The survey of 1,330 people found that drinking from plastic bottles and using microwave ovens are two of the fake cancer causes people often cite. The good news is that 88% of people surveyed correctly identified smoking as a major cancer risk factor, while 80% picked passive smoking and 60% said sunburn were also causes of cancer - all of which have been proven.
According to Cancer Research UK, smoking, overexposure to UV radiation and being overweight are the biggest preventable causes of cancer. In fact, the charity says that about four in 10 cases of cancer could be prevented with lifestyle changes and people need the right information to help them "separate the wheat from the chaff".
Researchers from University College London and the University of Leeds conducted the survey and discovered that more than 40% of participants wrongly thought that stress and food additives caused cancer.

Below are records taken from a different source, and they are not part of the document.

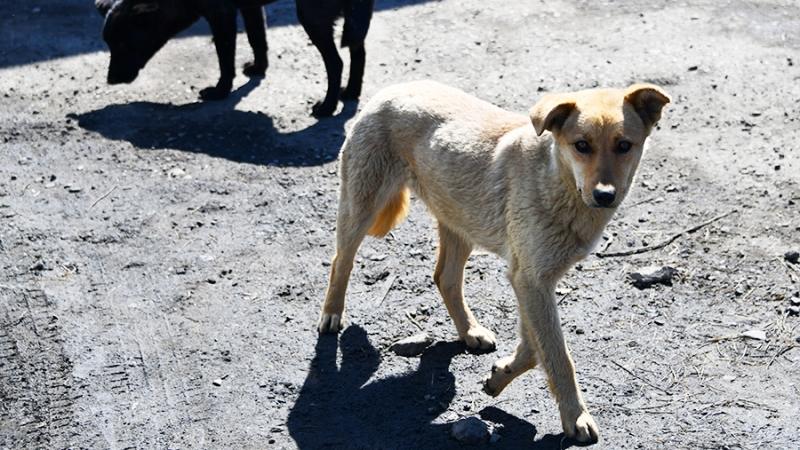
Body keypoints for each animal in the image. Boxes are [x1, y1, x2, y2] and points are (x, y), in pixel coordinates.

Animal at [96, 0, 376, 116]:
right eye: (109, 44)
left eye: (122, 44)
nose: (110, 80)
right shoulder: (250, 8)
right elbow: (257, 38)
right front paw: (258, 68)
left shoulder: (221, 15)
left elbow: (224, 57)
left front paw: (220, 91)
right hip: (352, 20)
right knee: (359, 51)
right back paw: (351, 91)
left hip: (312, 16)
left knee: (336, 62)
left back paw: (327, 107)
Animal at [318, 80, 668, 442]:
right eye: (582, 146)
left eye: (624, 146)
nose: (604, 196)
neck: (556, 180)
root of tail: (398, 87)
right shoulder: (530, 280)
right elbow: (557, 355)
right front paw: (576, 416)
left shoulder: (530, 280)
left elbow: (534, 349)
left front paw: (500, 376)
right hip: (362, 208)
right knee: (340, 261)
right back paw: (332, 314)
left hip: (459, 223)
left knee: (445, 278)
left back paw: (469, 331)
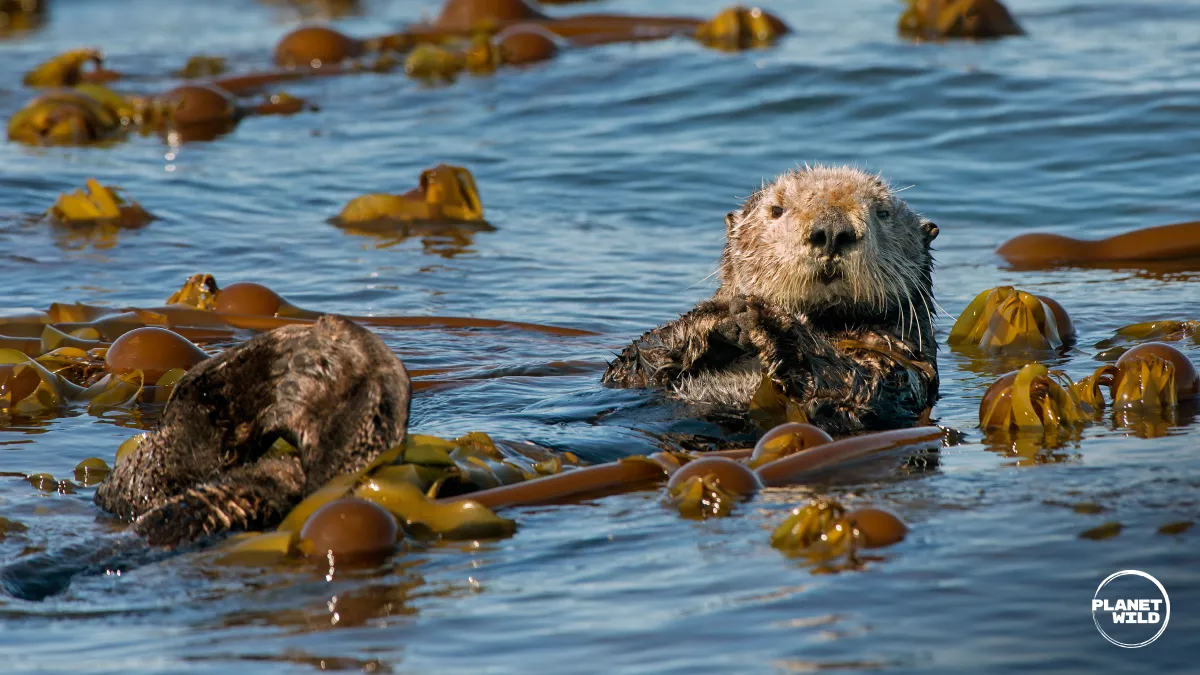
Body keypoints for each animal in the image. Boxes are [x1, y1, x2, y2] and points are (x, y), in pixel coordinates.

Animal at [602, 165, 940, 434]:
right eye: (777, 209)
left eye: (883, 212)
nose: (832, 230)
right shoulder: (630, 379)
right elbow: (629, 367)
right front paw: (717, 316)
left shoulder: (899, 365)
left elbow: (855, 387)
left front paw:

Dr Samuel Smith from the University of Leeds said: "It's worrying to see so many people endorse risk factors for which there is no convincing evidence.
"Compared to past research, it appears the number of people believing in unproven causes of cancer has increased since the start of the century, which could be a result of changes to how we access news and information through the internet and social media."
Clare Hyde, from Cancer Research UK, said: "There is no guarantee against getting cancer - but by knowing the biggest risk factors we can stack the odds in our favour to help reduce our individual risk of the disease, rather than wasting time worrying about fake news."